• Goal: From each entry in the material below, extract the country, region, sub-region, city, latitude and longitude lines word for word. Leave the pictures out of your answer.

Collection entries:
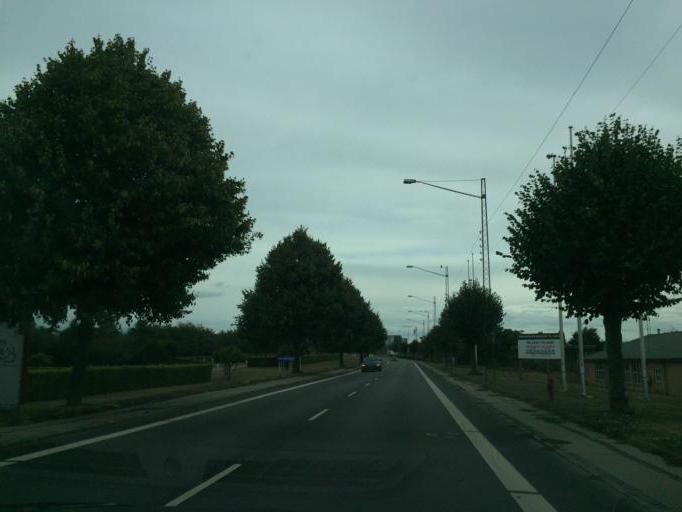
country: DK
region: South Denmark
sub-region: Middelfart Kommune
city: Middelfart
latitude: 55.5044
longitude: 9.7574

• Task result:
country: DK
region: South Denmark
sub-region: Middelfart Kommune
city: Middelfart
latitude: 55.5044
longitude: 9.7574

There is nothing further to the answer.